Les auteurs ont proposé l’explication suivante. Partant du postulat que la quantité de traitement (ou effort de récupération) de la seconde occurrence est positivement corrélée à la performance de rappel final, alors cette quantité de traitement doit être la plus élevée possible. Or, plus l’intervalle P1-P2 est long, plus la récupération en phase d’étude est difficile, étant donné que l’oubli du matériel se produit progressivement pendant cet intervalle. Ainsi, plus l’IIR est long, plus le traitement réalisé au moment de P2 est important et, par conséquent, meilleur sera le rappel final. (Ceci n’est cependant valable que dans la mesure où l’information est effectivement récupérée en mémoire à P2). Or, cet effort de récupération augmente avec l’IIR. Bjork (1975, cité dans Roediger & Karpicke, 2006) a postulé que la profondeur de récupération pourrait opérer de façon similaire à la profondeur de traitement lors de l’encodage, c’est-à-dire qu’une récupération nécessitant plus d’effort serait un événement potentiellement plus utile à la rétention finale qu’une récupération dite superficielle. Cependant il est nécessaire que, pour jouer ce rôle, la récupération soit réussie, ou alors qu’un feedback soit donné au sujet en cas d’échec. Cette hypothèse d’effort de récupération présente des points communs avec celle de la reconstruction (voir la section 2.4).

Une autre interprétation, proposée par d’autres auteurs, est la suivante. Plus l’intervalle P1-P2 est long, plus la récupération exigée lors de P2 est similaire à la récupération exigée lors du test final, et donc plus elle favorise ce dernier car elle constituerait alors un « entraînement » pour le rappel final. Cet argument est à rapprocher de l’hypothèse du transfer appropriate processing qui énonce que la performance à une tâche de mémoire est d’autant plus élevée que les processus requis pour la réaliser correspondent aux opérations d’encodage engagés pendant l’apprentissage (Morris, Bransford, & Franks, 1977). En effet, un test réalisé lors d’un épisode P2 peu de temps après l’épisode P1 pourrait nécessiter des processus différents de ceux requis lors d’un test de récupération finale (e.g., une récupération d’information à partir de la mémoire à court terme). À l’opposé, plus l’intervalle P1-P2 augmente, plus les processus de récupération engagés à P2 sont proches de ceux requis lors du test final, qui a lieu après un DR d’une certaine durée.

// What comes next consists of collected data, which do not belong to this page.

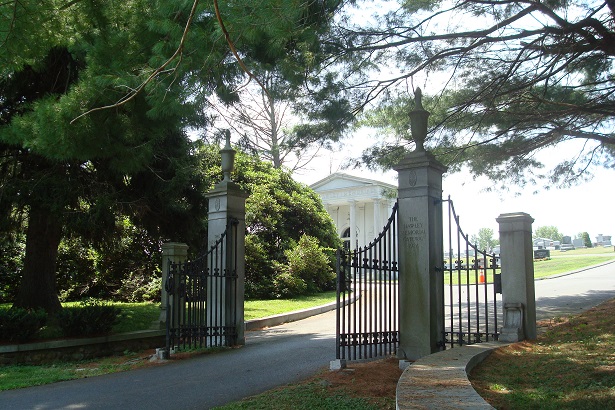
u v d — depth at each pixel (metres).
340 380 6.18
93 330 10.12
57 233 12.46
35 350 9.15
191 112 6.66
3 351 8.79
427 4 8.94
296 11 5.07
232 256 10.12
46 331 10.59
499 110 10.72
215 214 10.30
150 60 6.39
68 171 11.25
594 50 8.80
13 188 10.53
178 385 6.69
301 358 8.39
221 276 9.79
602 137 11.51
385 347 7.61
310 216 24.33
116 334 10.38
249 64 7.66
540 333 8.72
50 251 12.36
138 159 8.27
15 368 8.48
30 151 9.92
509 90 9.64
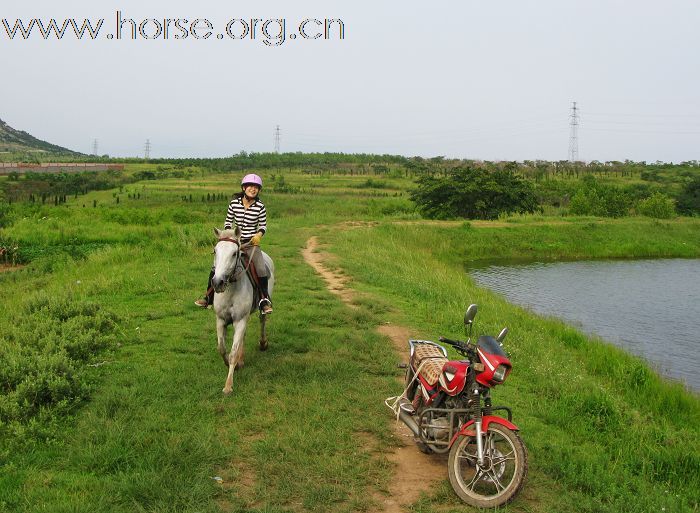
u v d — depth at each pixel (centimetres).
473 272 2883
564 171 11269
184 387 666
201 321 983
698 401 991
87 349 781
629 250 3812
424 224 3803
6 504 428
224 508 443
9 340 820
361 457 533
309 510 447
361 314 1072
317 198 6425
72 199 5959
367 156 16562
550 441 606
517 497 482
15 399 587
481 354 482
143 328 932
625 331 1758
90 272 1566
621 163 12169
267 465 502
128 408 607
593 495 503
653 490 526
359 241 2492
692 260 3631
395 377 759
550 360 953
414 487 493
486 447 485
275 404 636
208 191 7225
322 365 763
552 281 2677
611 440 650
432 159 14362
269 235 2552
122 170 11488
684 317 1961
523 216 4488
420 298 1348
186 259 1689
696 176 9981
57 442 532
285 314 1052
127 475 468
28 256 2052
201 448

Ces hypothèses sont similaires à celles avancées par les auteurs des études récentes sur l’effet de l’agencement temporel des essais à court terme (Karpicke & Roediger, 2007 ; Logan & Balota, 2008) et qui mettent en évidence, comme nous l’avons vu dans la section 1.4.1, que la durée séparant la présentation initiale et le premier test serait un facteur essentiel à la rétention finale.

Les expériences de Thios et d’Agostino (1976) avaient pour mérite de constituer un test direct de la théorie de la récupération en phase d’étude. Cependant, les processus mis en jeu lorsque, à l’apprentissage, on exige du sujet une récupération active ne sont pas représentatifs des processus mis en jeu lorsqu’un item est présenté à nouveau. Le titre de l’article de Glenberg et Smith (1981) illustre bien cette différence : « Espacer les répétitions et résoudre des problèmes ne sont pas la même chose ». En d’autres termes, la récupération ici est dite « active ». Plus classiquement, la théorie de la récupération en phase d’étude fait appel à la notion de récupération automatique, liée à la reconnaissance. Nous nous focaliserons davantage sur cette seconde conception.